The Victorians liked to show off their new wealth with massive dinner parties, one of the objects of which was to show just how much silver you had. There was a fork, knife, or spoon for everything, and special tongs for asparagus besides. Many of these things were at best marginally more useful than an ordinary fork, knife or spoon, and some of them were actively less useful. Useless silver was their version of the Quesadilla maker or the $5,000 coffee machine.

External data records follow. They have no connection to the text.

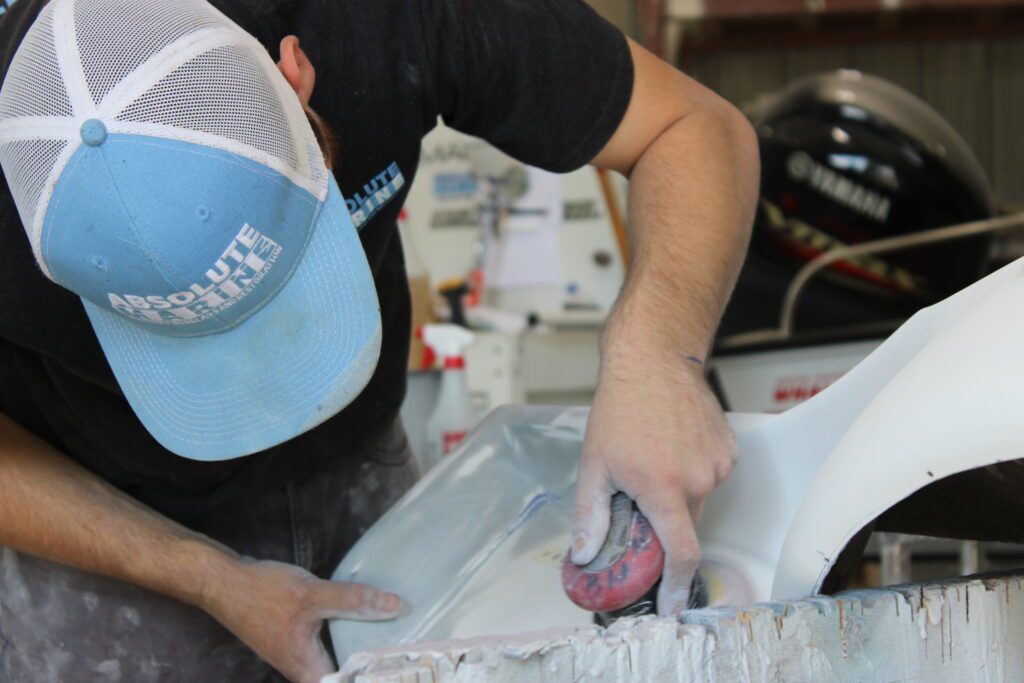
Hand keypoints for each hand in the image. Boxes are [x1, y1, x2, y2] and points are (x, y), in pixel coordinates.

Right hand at [201, 557, 402, 682]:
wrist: (222, 580)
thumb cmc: (262, 593)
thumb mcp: (312, 595)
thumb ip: (352, 602)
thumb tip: (395, 607)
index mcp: (307, 668)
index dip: (371, 680)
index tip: (400, 672)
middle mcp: (301, 666)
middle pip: (343, 676)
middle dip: (370, 668)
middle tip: (404, 654)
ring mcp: (296, 651)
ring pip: (335, 658)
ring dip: (359, 650)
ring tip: (393, 636)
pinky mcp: (293, 635)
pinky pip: (326, 642)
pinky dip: (345, 633)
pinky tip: (363, 617)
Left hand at [571, 351, 735, 617]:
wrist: (653, 361)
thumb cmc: (620, 409)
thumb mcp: (594, 466)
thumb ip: (590, 517)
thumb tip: (585, 555)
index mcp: (663, 489)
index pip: (681, 555)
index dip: (676, 588)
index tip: (671, 607)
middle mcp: (698, 480)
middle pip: (685, 527)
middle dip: (664, 526)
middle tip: (638, 499)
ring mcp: (718, 464)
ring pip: (698, 501)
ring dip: (676, 495)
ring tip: (652, 459)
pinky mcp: (729, 450)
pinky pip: (710, 477)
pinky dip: (690, 474)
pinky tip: (671, 447)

[. . .] (Incidentally, the cultural horror of using the wrong fork is completely ridiculous. The Victorians made it dead easy: start outward and work in, unless a specialty item like a lobster pick is served with the course. Anything located at 12 o'clock is for dessert. If you get the wrong fork under this system, they have set the table wrong, entitling you to sneer.)

This is still one of the bigger differences between British restaurants and North American ones: silverware. (I can't speak for Continental restaurants, as I've never been across the Channel . . .). In a British restaurant of any standing, you get sufficient cutlery to handle the food you've ordered without having to use your dinner knife as a butter knife and a first-, second-, and even third-course utensil. Lately, I've noticed improvement in this, but it's still common in North American middle-class eating establishments to be expected to use the same knife and fork through several dishes. Not that I dine in fancy places that often, I assure you.

Some of the Victorian extravagance on silverware can be usefully carried on into the next century . . . but over half of the "innovations" belong only in museums, not in the dining room.